• Problem details: Everything from the line containing "- Compact the" through the last line of the data below is to be retyped exactly, apart from the pictures.
==============================
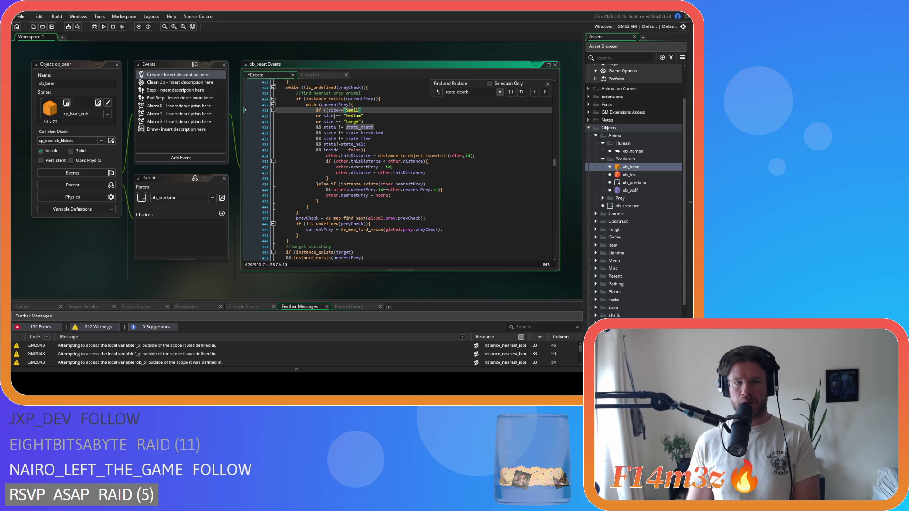
left_click(343, 116)
key("BackSpace")
key("Left")
key("Left")
key("BackSpace")
left_click(335, 121)
key("Delete")
key("Right")
key("Right")
- Compact the state_death, state_harvested and state_flee != checks and inside==false
key("Delete")
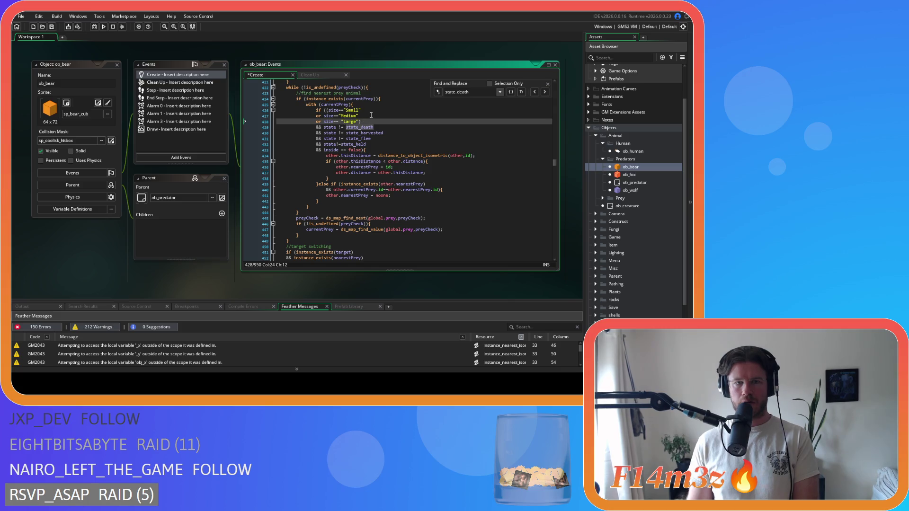
left_click(335, 127)
key("Delete")
key("Right")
==============================
• Output of the exercise:
- Compact the state_death, state_harvested and state_flee != checks and inside==false
key("Delete")
left_click(335, 127)
key("Delete")
key("Right")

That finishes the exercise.